■ **DO THIS**:
In the review of Apres L'Ondee, how long did the eau de toilette last on the reviewer's skin before it was gone?

■ **GIVEN PASSAGE**:
* start *

After reading about Apres L'Ondee, I was eager to try it because I am familiar with other Guerlain parfums, and I felt certain I would love it. There is a rumour circulating that it will soon no longer be available in the U.S., and there is another rumour that Guerlain intends to stop making it altogether, so before either one of these possible eventualities became realities, I ordered the eau de toilette on-line from an Amazon seller. This review primarily concerns the current EDT, but I do discuss the vintage parfum at the end to some extent.
The Apres L'Ondee EDT indeed smells very fresh and bright. I found it to be almost loud upon first application of it to my skin, but it quickly dried down to a softer scent. I would describe it as a green scent, but it is not green in the way that Diorissimo is green, for example. It smells of soft, vaguely sweet grasses and cut flower stems, not the blossoms so much but the green stems. I do smell flowers, but they seem more distant than the grasses and green stems. I do indeed pick up on a wetness to it as well. After it was on my skin for a couple of hours, I could definitely detect a very light, sweet, vanilla or honey note to it. It is quite charming in the dry down.
I do not particularly like the top notes, but I have only worn it a few times, and my opinion may change later, so send me a private message to ask if you are interested. I like the dry down which is soft, vaguely sweet but not sugary sweet at all, grassy, and slightly wet. Apres is a very demure scent, and as other reviewers have noted, it it not very long lasting. I had perhaps two to three hours of it before it was gone. I intend to apply some scent-free lotion before I apply the Apres next time to see if the lotion will help it to linger longer on my skin.

* end *

■ **DATA SHOWN**:
* start *

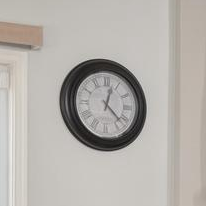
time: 12:22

* end *

■ **THE RESPONSE**:
About two to three hours.